The tail hits again—a morning star of spikes and muscle—fracturing the wall until darkness bursts through the illusion of sunlight and warbling birds. Followed by a stream of bright, bluish fire flooding in, searing the not-yet-scorched grass to ash in a perfect, burning arc.
“What the hell?” Blair’s eyes dart from the crack to me for a second, and we both fall silent. Her eyes widen as the dome starts to splinter further and then—
Whack.
The vicious tail slams into the dome once more, tearing a hole big enough to see him clearly: scales midnight blue, his eyes like molten gold, and teeth the size of very long swords. My throat closes and my eyes burn. “Aris…”
“Come, little one,” his voice rumbles through my skull. “I can’t hold this form forever. RUN.”
I don’t need more. I shove Blair off me and bolt toward him. The dome is already knitting itself shut as I sprint toward it with all the power I can summon into my muscles. Toward Aris. Toward home. Aris! He’s alive! Tears start to stream down my face.
“No! Melody, wait!” I hear Blair screaming behind me.
But I don’t. I can’t. All I can see is him.
Aris slams his tail into the dome again, and the last crack gives way.
A hole splits open, large enough for me to climb through.

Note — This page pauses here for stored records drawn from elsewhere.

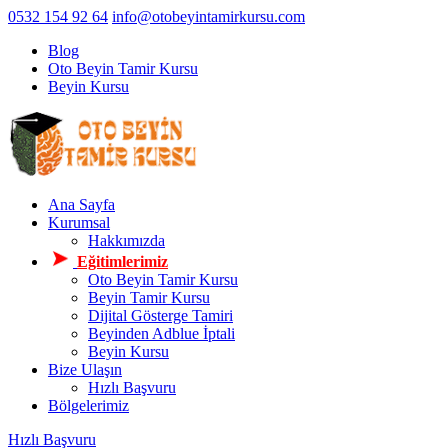
0532 154 92 64
info@otobeyintamirkursu.com
Blog
Oto Beyin Tamir Kursu
Beyin Kursu
Ana Sayfa
Kurumsal
Hakkımızda
Eğitimlerimiz
Oto Beyin Tamir Kursu
Beyin Tamir Kursu
Dijital Gösterge Tamiri
Beyinden Adblue İptali
Beyin Kursu
Bize Ulaşın
Hızlı Başvuru
Bölgelerimiz
Hızlı Başvuru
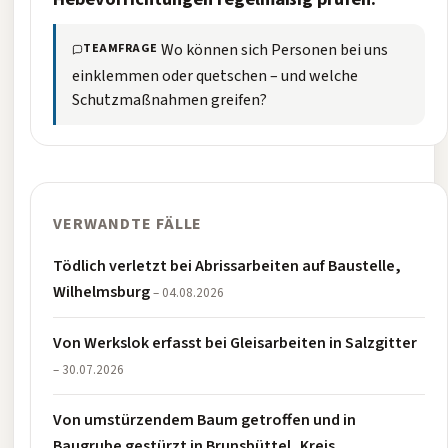
Wo können sich Personen bei uns
TEAMFRAGE
einklemmen oder quetschen – und welche
Schutzmaßnahmen greifen?
VERWANDTE FÄLLE
Tödlich verletzt bei Abrissarbeiten auf Baustelle,
Wilhelmsburg
– 04.08.2026
Von Werkslok erfasst bei Gleisarbeiten in Salzgitter
– 30.07.2026
Von umstürzendem Baum getroffen und in
Baugrube gestürzt in Brunsbüttel, Kreis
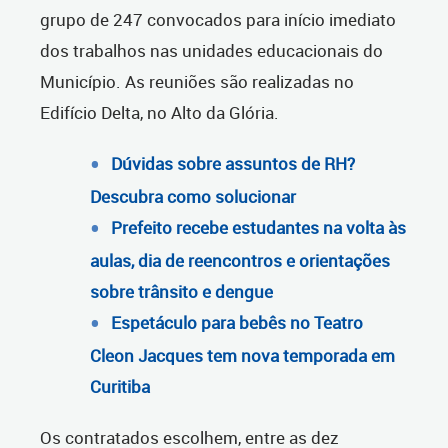
grupo de 247 convocados para início imediato
dos trabalhos nas unidades educacionais do
Município. As reuniões são realizadas no
Edifício Delta, no Alto da Glória.
Dúvidas sobre assuntos de RH?
Descubra como solucionar
Prefeito recebe estudantes na volta às
aulas, dia de reencontros e orientações
sobre trânsito e dengue
Espetáculo para bebês no Teatro
Cleon Jacques tem nova temporada em
Curitiba
Os contratados escolhem, entre as dez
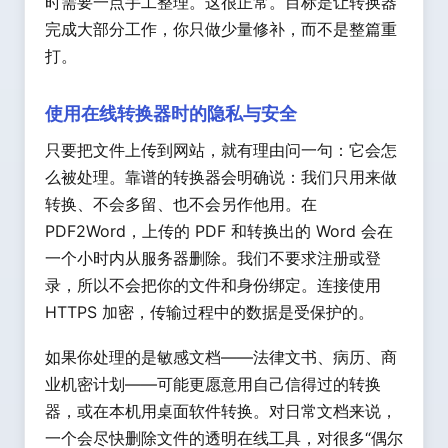
时需要一点手工整理。这很正常。目标是让转换器
完成大部分工作，你只做少量修补，而不是整篇重
打。
使用在线转换器时的隐私与安全
只要把文件上传到网站，就有理由问一句：它会怎
么被处理。靠谱的转换器会明确说：我们只用来做
转换、不会多留、也不会另作他用。在
PDF2Word，上传的 PDF 和转换出的 Word 会在
一个小时内从服务器删除。我们不要求注册或登
录，所以不会把你的文件和身份绑定。连接使用
HTTPS 加密，传输过程中的数据是受保护的。
如果你处理的是敏感文档——法律文书、病历、商
业机密计划——可能更愿意用自己信得过的转换
器，或在本机用桌面软件转换。对日常文档来说，
一个会尽快删除文件的透明在线工具，对很多“偶尔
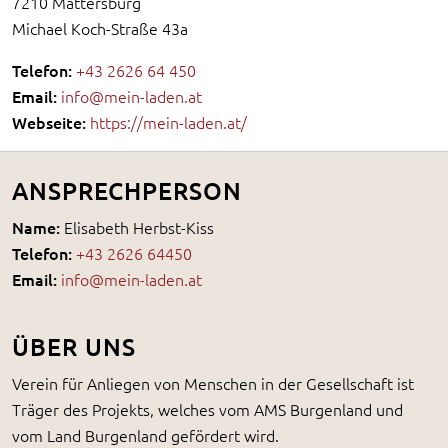
7210 Mattersburg
Michael Koch-Straße 43a
Telefon:
+43 2626 64 450
Email:
info@mein-laden.at
Webseite:
https://mein-laden.at/
ANSPRECHPERSON
Name:
Elisabeth Herbst-Kiss
Telefon:
+43 2626 64450
Email:
info@mein-laden.at
ÜBER UNS
Verein für Anliegen von Menschen in der Gesellschaft ist
Träger des Projekts, welches vom AMS Burgenland und
vom Land Burgenland gefördert wird.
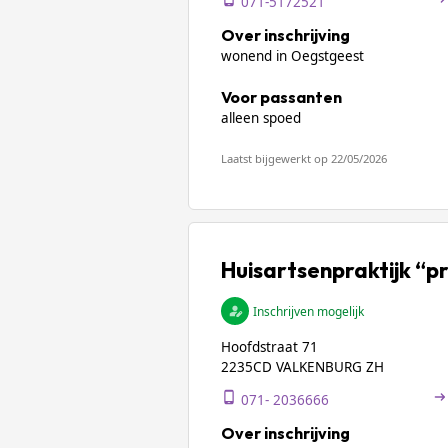
071-5172521
Over inschrijving
wonend in Oegstgeest
Voor passanten
alleen spoed
Laatst bijgewerkt op 22/05/2026
Huisartsenpraktijk “pr
Inschrijven mogelijk
Hoofdstraat 71
2235CD VALKENBURG ZH
071- 2036666
Over inschrijving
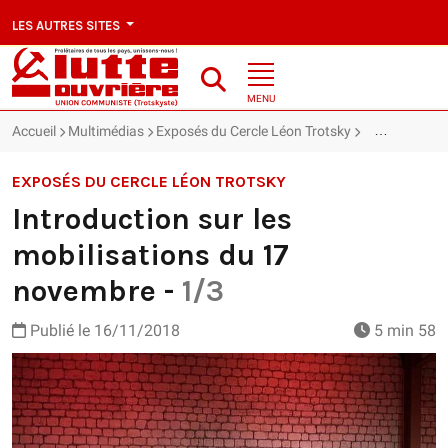
LES AUTRES SITES
MENU
Accueil
Multimédias
Exposés du Cercle Léon Trotsky
Introduction 
EXPOSÉS DU CERCLE LÉON TROTSKY
Introduction sur les
mobilisations du 17
novembre -
1/3
Publié le
16/11/2018
5 min 58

I run, faster than I’ve ever run, even when that hellish beast of an oversized worm with shredding teeth wanted to make me his second lunch in Caryan’s desert, toward the hole that’s already starting to close up again.
Separating me from Aris.
From the world.
From freedom.
With a jump, I throw myself through the fissure in the magic, hitting the muddy ground on the other side hard before I roll over to Aris’s huge, clawed feet. The demon lowers himself so I can climb onto him when something grabs my leg.
Blair.
“Melody, wait! Please, don’t leave me! Don’t fucking leave me here! I’m gonna die here,” she pleads, her body half caught in the fissure that’s already closing around her.
Aris snaps his teeth toward her, those monstrous teeth, easily the length of my body, stopping dead-short before Blair’s head. “Say the word and she’s dead meat, Melody.”
“No, I know she’s annoying as hells, but I can’t leave her behind,” I shoot back, grabbing my sword and drawing its pommel over Blair’s temple.
She goes instantly slack, falling to the ground.
Aris sighs into my mind but closes his talons around her body and lifts her up and out of the dome.
Then he turns, his massive wings beating the air and surrounding trees into submission as he takes flight.
Behind us, the last shimmering crack in the dome closes up and, just like that, it’s hidden from us again, totally invisible to the eye, as if it was never there at all.